YOUR OBJECTIVE.
Restate the whole listing below word for word and keep the images out.

DATASET EXCERPT.
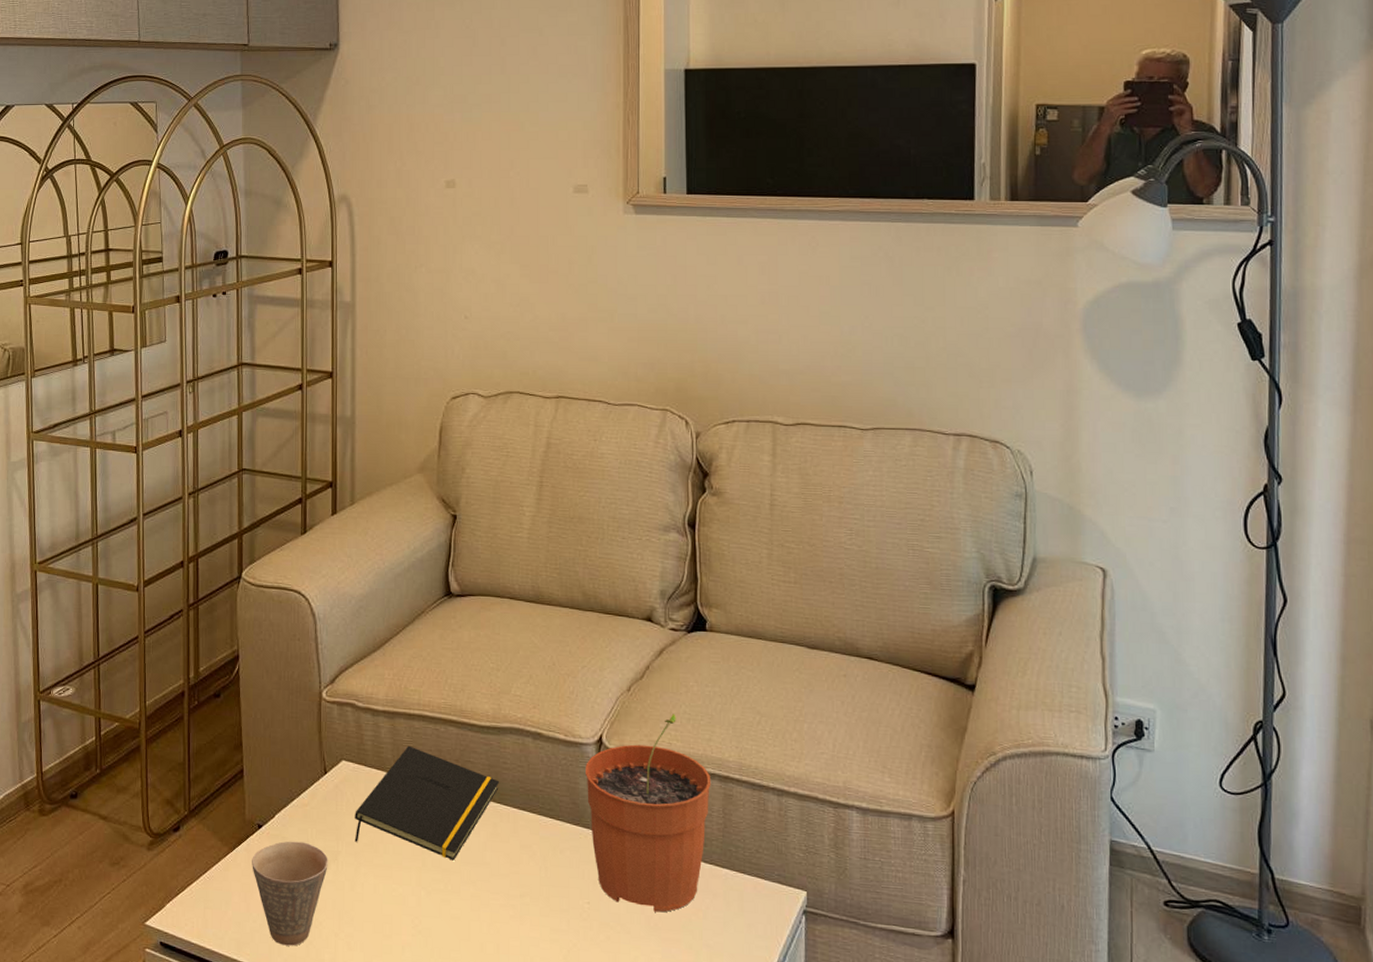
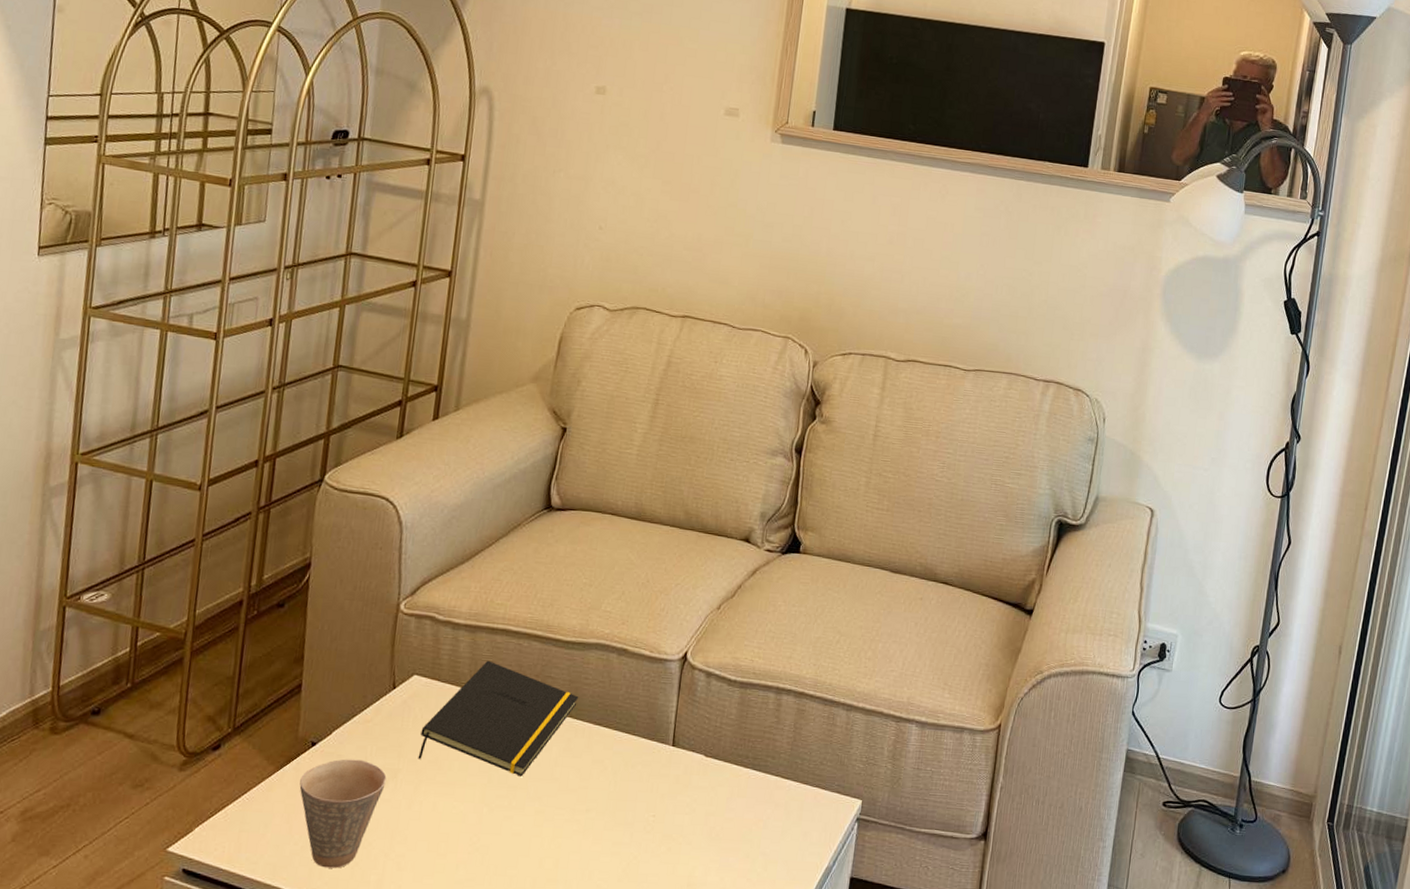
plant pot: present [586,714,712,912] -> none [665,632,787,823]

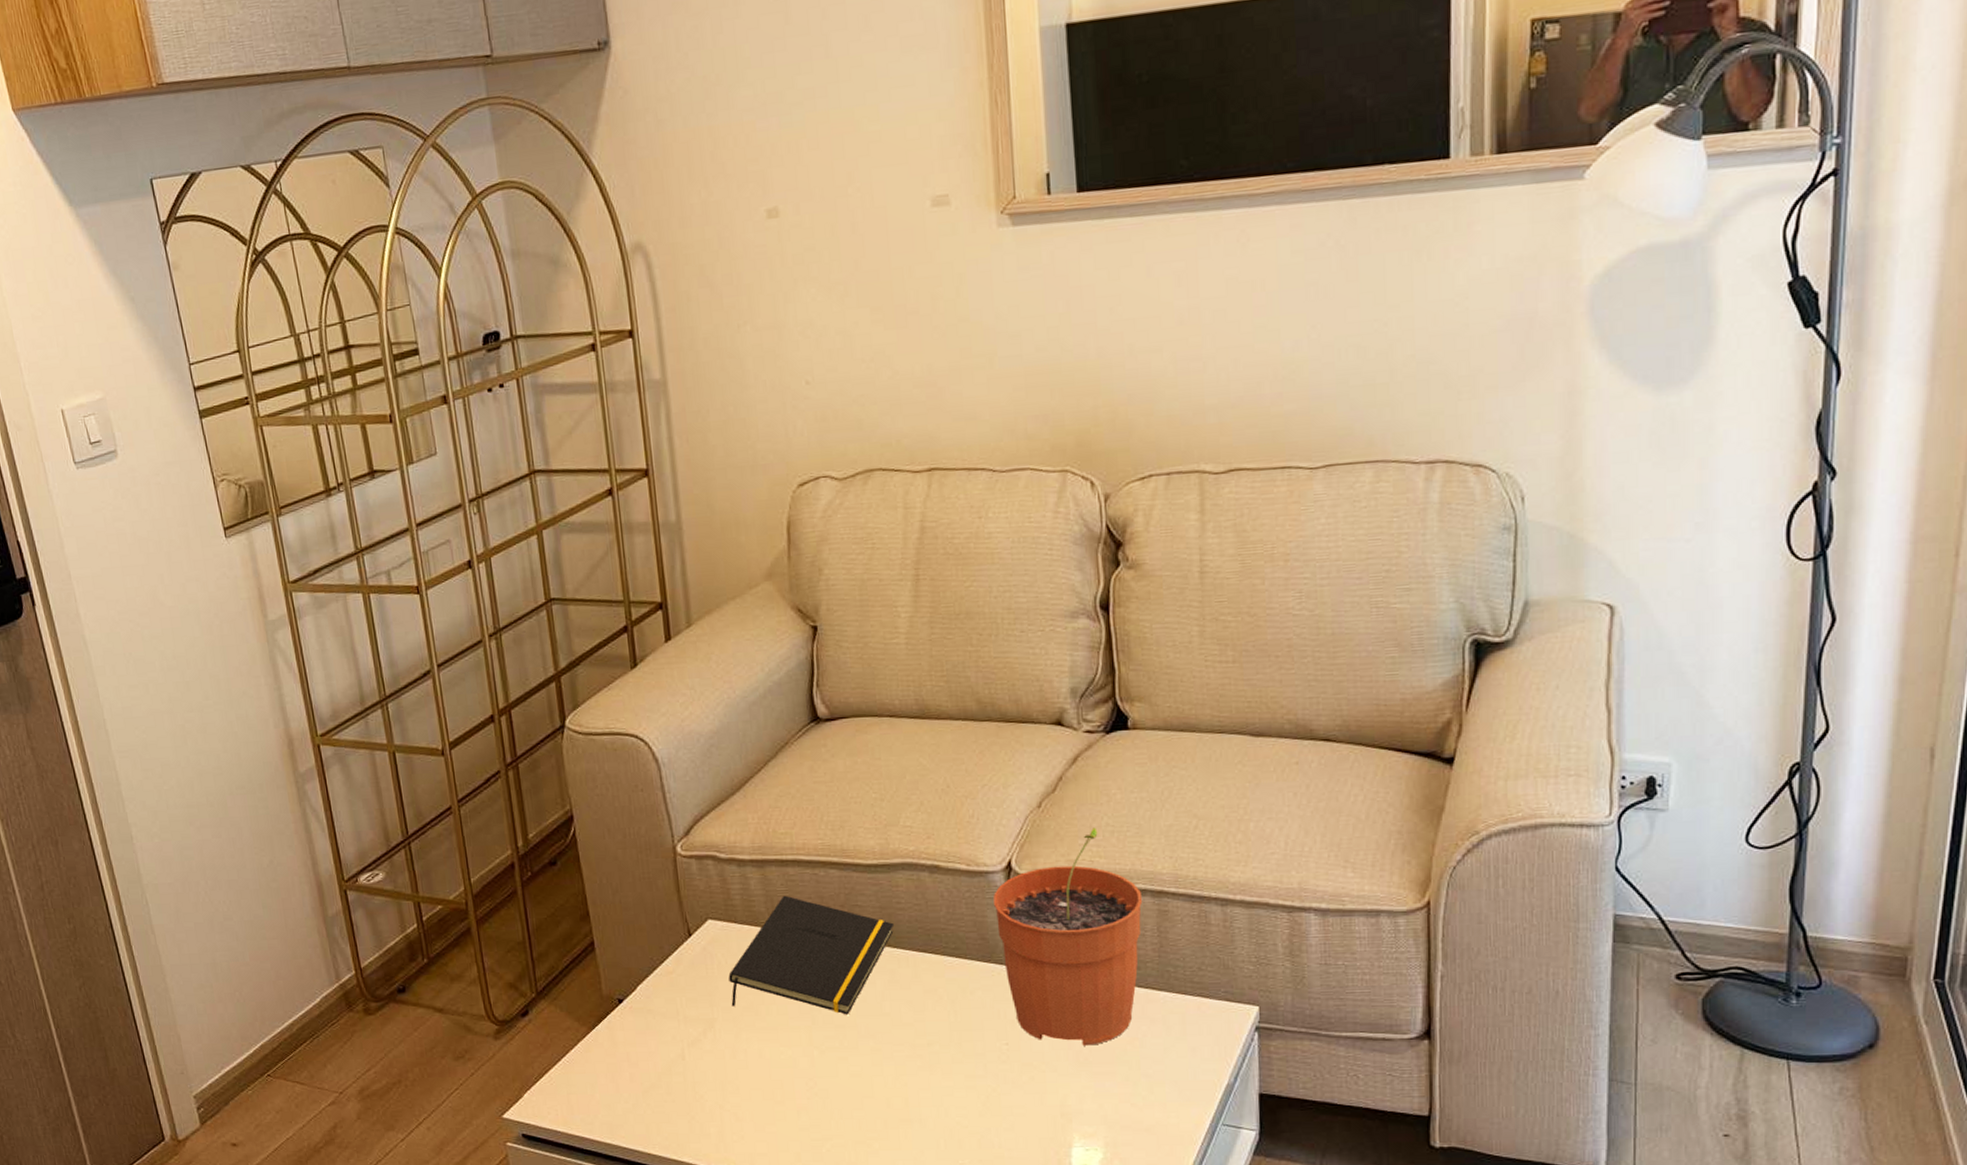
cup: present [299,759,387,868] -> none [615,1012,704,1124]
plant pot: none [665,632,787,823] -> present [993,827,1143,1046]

EXERCISE ANSWER.
plant pot: present [586,714,712,912] -> none [665,632,787,823]

cup: present [299,759,387,868] -> none [615,1012,704,1124]
plant pot: none [665,632,787,823] -> present [993,827,1143,1046]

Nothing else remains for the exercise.